## What is expected
Rewrite these lines with every instance of "the time it shows" changed to "the hour it displays" and nothing else altered, and omit the pictures.

## Exercise material
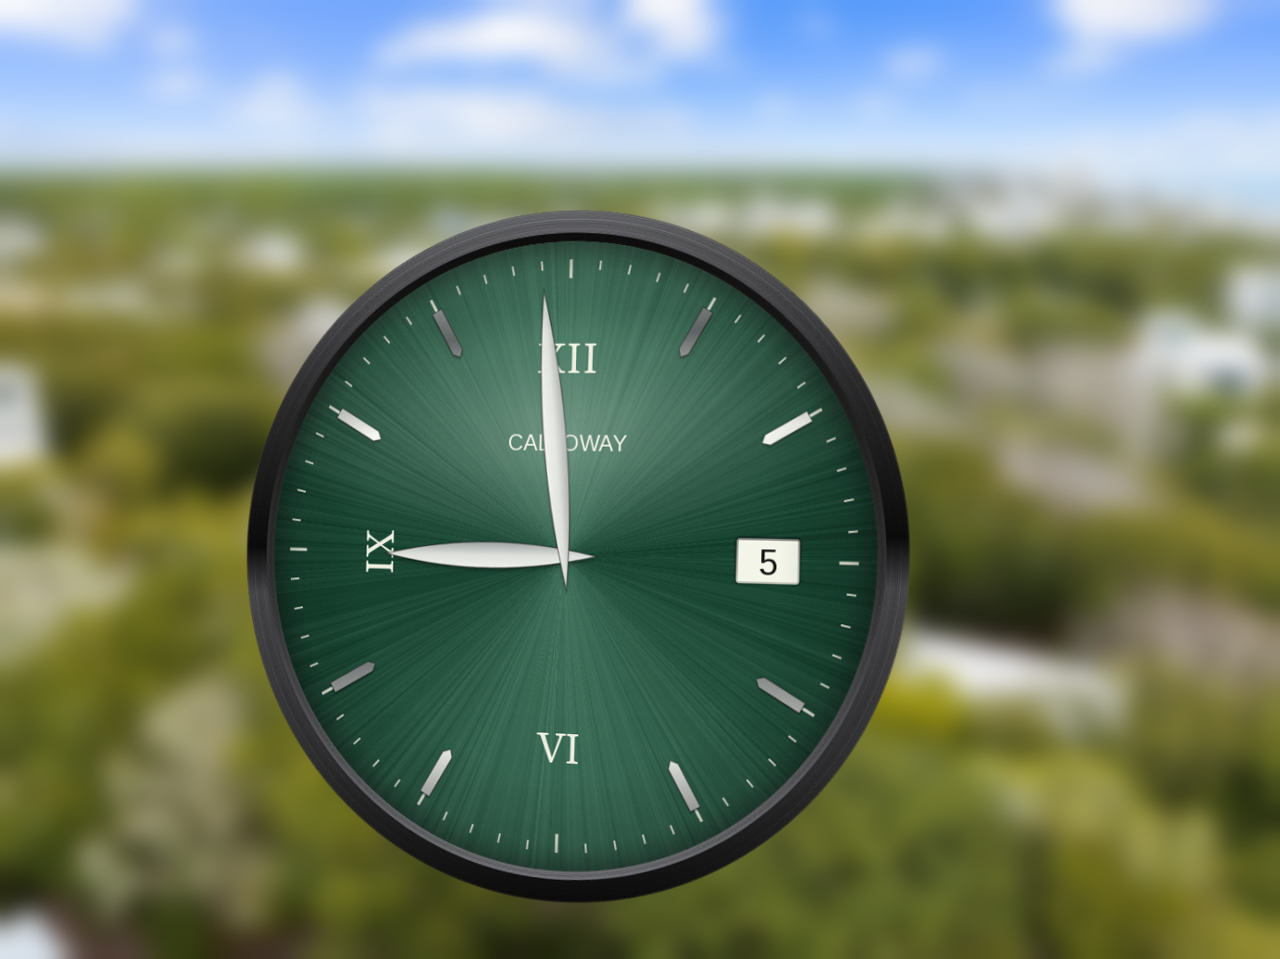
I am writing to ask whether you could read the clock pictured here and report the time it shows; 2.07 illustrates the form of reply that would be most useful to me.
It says 8.59
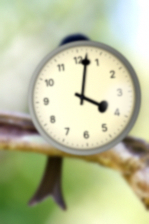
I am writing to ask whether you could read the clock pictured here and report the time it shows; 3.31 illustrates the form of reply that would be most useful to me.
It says 4.02
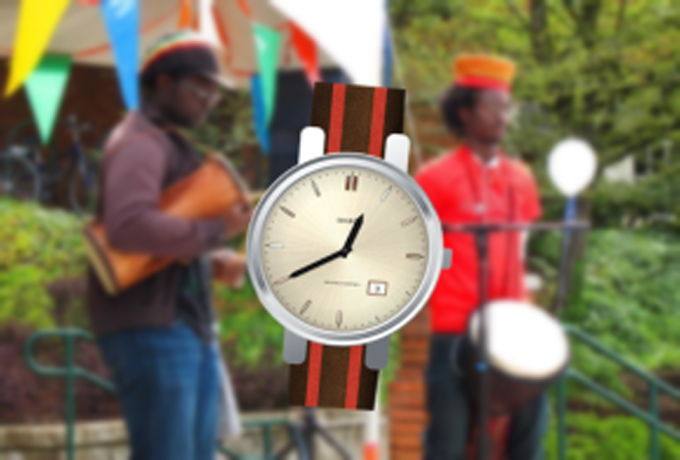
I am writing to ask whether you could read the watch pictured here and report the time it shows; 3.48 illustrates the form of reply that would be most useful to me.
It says 12.40
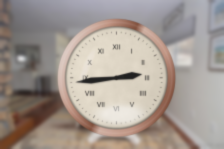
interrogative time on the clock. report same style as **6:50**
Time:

## Full response
I am writing to ask whether you could read the clock pictured here and report the hour it displays; 2.07 illustrates the form of reply that would be most useful to me.
It says 8.59
I am writing to ask whether you could read the clock pictured here and report the hour it displays; 3.31 illustrates the form of reply that would be most useful to me.
It says 4.02
I am writing to ask whether you could read the watch pictured here and report the hour it displays; 3.48 illustrates the form of reply that would be most useful to me.
It says 12.40
interrogative time on the clock. report same style as **6:50**
Time:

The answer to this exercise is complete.